Something should also be said about the Church's historic practice. There is no doubt that the Church in her earliest days baptized children. There are clear indications of the practice in the writings of Irenaeus. It was not until the Anabaptists of the 1500's that anyone who claimed to be within the pale of Christianity ever rejected the practice. Moreover, credo-baptists should chew on this: Are we to believe that God forsook His entire Church to error for over 1500 years? He has promised that He will never leave us or forsake us. Yet that is what must have happened if the Baptist position is true. Ever greater is this problem: No one has ever questioned that for baptism to be valid, it has to be administered by one who was, in turn, validly baptized as well. Yet if the Baptist assertion is true, that there was no valid baptism in the Church for over 1500 years, then no one is validly baptized today.

The five objections we replied to were:
1. Infant baptism is a remnant of Popery.

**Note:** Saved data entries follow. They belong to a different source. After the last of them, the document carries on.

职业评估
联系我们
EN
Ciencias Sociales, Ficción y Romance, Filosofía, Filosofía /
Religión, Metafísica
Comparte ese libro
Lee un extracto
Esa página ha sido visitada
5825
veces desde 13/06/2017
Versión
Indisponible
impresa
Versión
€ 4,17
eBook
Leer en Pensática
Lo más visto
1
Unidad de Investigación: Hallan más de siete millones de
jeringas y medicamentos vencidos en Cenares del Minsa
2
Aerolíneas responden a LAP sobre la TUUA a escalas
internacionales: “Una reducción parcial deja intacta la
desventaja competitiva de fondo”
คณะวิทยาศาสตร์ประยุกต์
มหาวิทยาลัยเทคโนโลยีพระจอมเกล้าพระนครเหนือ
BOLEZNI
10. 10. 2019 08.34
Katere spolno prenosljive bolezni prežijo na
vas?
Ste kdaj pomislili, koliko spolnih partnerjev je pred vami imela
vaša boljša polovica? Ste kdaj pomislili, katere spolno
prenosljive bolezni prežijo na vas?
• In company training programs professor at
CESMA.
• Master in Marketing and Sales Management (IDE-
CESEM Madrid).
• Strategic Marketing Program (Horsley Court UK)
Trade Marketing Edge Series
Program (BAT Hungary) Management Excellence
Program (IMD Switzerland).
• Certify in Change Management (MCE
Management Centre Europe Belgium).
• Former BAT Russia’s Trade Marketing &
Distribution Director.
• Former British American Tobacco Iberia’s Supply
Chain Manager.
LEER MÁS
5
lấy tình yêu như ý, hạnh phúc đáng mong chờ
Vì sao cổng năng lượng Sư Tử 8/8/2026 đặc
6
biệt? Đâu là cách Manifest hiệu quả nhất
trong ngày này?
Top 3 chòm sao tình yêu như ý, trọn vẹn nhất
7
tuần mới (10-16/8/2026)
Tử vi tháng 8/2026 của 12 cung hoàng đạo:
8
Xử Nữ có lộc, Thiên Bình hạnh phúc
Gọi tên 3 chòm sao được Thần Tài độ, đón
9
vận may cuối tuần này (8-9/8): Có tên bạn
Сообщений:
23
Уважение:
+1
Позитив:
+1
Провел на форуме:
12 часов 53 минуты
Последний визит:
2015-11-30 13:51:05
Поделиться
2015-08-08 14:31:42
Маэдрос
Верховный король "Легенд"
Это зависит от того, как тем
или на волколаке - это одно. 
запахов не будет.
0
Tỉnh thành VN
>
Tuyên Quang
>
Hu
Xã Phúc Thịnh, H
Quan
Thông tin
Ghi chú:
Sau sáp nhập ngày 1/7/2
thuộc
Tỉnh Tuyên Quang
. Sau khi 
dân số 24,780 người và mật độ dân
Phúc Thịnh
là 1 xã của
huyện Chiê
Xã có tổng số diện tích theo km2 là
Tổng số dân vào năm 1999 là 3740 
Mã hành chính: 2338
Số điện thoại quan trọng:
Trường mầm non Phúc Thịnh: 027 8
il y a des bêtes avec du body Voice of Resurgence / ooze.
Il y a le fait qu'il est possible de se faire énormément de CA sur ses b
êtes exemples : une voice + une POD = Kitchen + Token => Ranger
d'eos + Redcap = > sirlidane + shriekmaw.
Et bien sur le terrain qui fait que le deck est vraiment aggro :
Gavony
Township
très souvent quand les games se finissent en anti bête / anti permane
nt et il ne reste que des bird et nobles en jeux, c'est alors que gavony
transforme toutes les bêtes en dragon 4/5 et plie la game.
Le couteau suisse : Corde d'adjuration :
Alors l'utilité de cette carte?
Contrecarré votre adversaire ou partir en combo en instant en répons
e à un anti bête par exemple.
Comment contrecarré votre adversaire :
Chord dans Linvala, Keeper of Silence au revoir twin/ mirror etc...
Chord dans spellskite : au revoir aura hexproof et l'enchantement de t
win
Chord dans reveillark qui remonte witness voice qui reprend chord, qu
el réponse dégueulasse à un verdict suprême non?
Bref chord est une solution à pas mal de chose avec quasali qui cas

2.Infant baptism does not accurately reflect the nature of the Church.
3.Infant baptism is inconsistent with the message of the Gospel.

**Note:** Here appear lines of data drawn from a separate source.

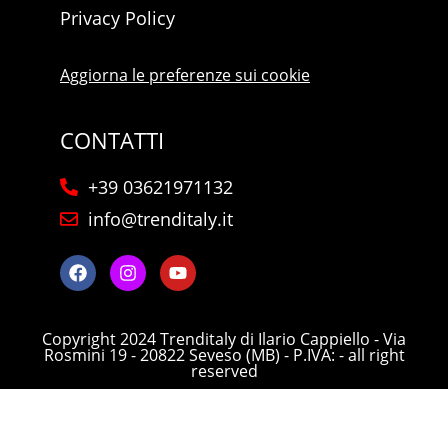
Privacy Policy
Aggiorna le preferenze sui cookie
CONTATTI
+39 03621971132
info@trenditaly.it
Copyright 2024 Trenditaly di Ilario Cappiello - Via
Rosmini 19 - 20822 Seveso (MB) - P.IVA: - all right
reserved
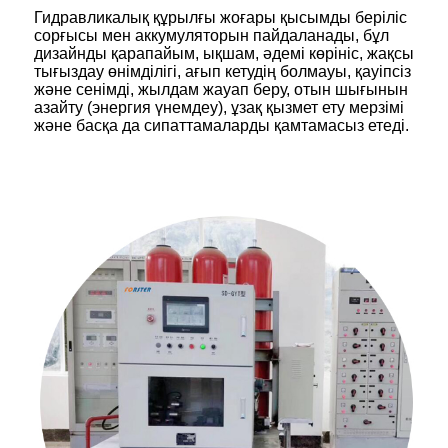
Гидравликалық құрылғы жоғары қысымды беріліс
сорғысы мен аккумуляторын пайдаланады, бұл
дизайнды қарапайым, ықшам, әдемі көрініс, жақсы
тығыздау өнімділігі, ағып кетудің болмауы, қауіпсіз
және сенімді, жылдам жауап беру, отын шығынын
азайту (энергия үнемдеу), ұзақ қызмет ету мерзімі
және басқа да сипаттамаларды қамтамасыз етеді.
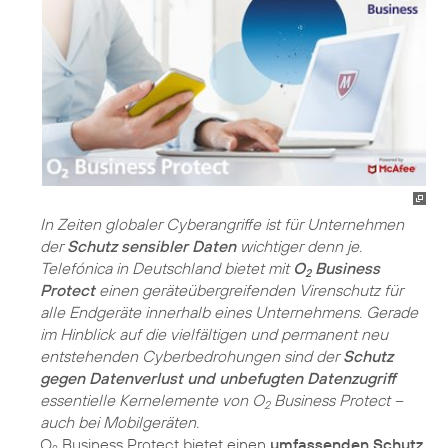
In Zeiten globaler Cyberangriffe ist für Unternehmen
der
Schutz sensibler Daten
wichtiger denn je.
Telefónica in Deutschland bietet mit
O
Business
2
Protect
einen geräteübergreifenden Virenschutz für
alle Endgeräte innerhalb eines Unternehmens. Gerade
im Hinblick auf die vielfältigen und permanent neu
entstehenden Cyberbedrohungen sind der
Schutz
gegen Datenverlust und unbefugten Datenzugriff
essentielle Kernelemente von O
Business Protect –
2
auch bei Mobilgeräten.
O
Business Protect bietet einen
umfassenden Schutz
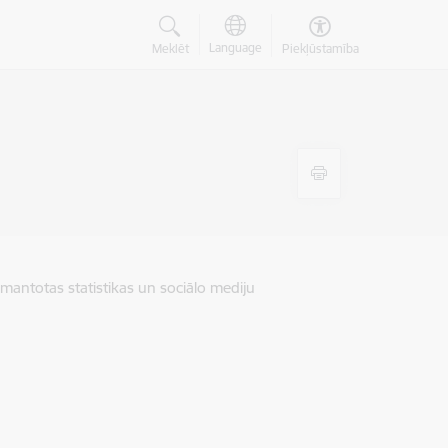
Language
Meklēt
Piekļūstamība
zmantotas statistikas un sociālo mediju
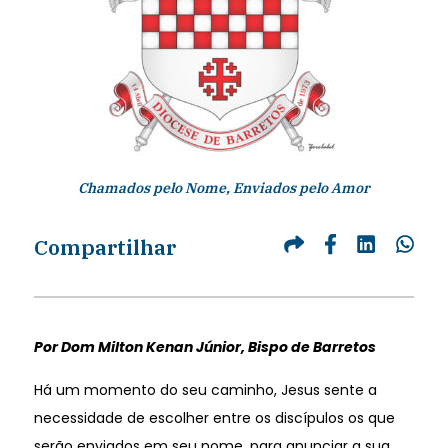
Chamados pelo Nome, Enviados pelo Amor
Compartilhar
Por Dom Milton Kenan Júnior, Bispo de Barretos
Há um momento do seu caminho, Jesus sente a
necessidade de escolher entre os discípulos os que
serão enviados em seu nome, para anunciar a sua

4.Infant baptism is not a replacement sign for the Abrahamic sign of circumcision.
5. Infant baptism is not taught in Scripture.

In conclusion, let me say this: The doctrine of baptism may not be, under normal circumstances, an issue to break fellowship over. But that does not mean that it is not important. The same may be said of the several eschatological schemes believed by devout men and women of God throughout the ages. This, again, does not mean that the doctrines are not important. I am more and more convinced that nearly all of the division in the Church today, in doctrine and practice, is a result of brushing off theology as nonessential and divisive. The Church has always been united by Word and Sacrament. Once these are neglected for other things, no matter how appealing or apparently edifying, we all suffer. And no one suffers more than our children. On any given Sunday in pulpits around the world, one will hear congregations exhorted to train their children "in the way that they should go" so that "when they are old they will not depart." Yet the tried and true practices of baptizing and catechizing children are neglected with reckless abandon. Baptists always insist on "believe and be baptized" in that order. Yet when Christ told His Apostles to disciple the nations, He told them that this was to be done by "baptizing them and teaching them" in that order. Baptizing our children is part of obedience to the Great Commission.

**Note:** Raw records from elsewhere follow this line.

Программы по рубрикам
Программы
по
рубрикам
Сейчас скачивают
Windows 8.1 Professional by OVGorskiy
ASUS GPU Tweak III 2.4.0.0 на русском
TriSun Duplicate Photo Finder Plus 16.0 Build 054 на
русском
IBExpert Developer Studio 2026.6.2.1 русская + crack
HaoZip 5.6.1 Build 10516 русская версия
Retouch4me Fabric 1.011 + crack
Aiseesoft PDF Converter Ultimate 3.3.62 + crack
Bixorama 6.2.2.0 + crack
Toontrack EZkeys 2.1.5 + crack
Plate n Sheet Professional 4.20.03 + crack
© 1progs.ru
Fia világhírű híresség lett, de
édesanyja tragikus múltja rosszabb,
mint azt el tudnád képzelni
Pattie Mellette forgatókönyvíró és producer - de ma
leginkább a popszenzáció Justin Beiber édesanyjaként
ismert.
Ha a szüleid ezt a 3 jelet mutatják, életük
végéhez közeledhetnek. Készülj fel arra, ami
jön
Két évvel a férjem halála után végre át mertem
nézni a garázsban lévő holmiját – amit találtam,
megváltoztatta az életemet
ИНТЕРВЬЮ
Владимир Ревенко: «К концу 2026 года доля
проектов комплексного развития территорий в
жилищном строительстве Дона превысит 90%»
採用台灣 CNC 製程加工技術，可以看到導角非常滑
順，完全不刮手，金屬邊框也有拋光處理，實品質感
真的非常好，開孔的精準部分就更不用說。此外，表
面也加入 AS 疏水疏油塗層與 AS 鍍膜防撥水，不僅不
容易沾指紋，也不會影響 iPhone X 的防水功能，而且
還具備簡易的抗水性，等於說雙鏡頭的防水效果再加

  1. The logical objection that you make, i.e., that the credobaptist position requires us to assume that the church was in error for its first fifteen centuries, is exactly what led to the bizarre doctrine of Baptist Succession. There a small number of Baptists, often nicknamed Landmarkers, who hold that there was a secret chain of Baptist believers down through the Christian Era, beginning with John the Baptist. It is a clearly cultic mentality.

  2. I have encountered this notion before. As weird as it sounds, at least someone was honest enough to dream it up to validate their doctrinal position.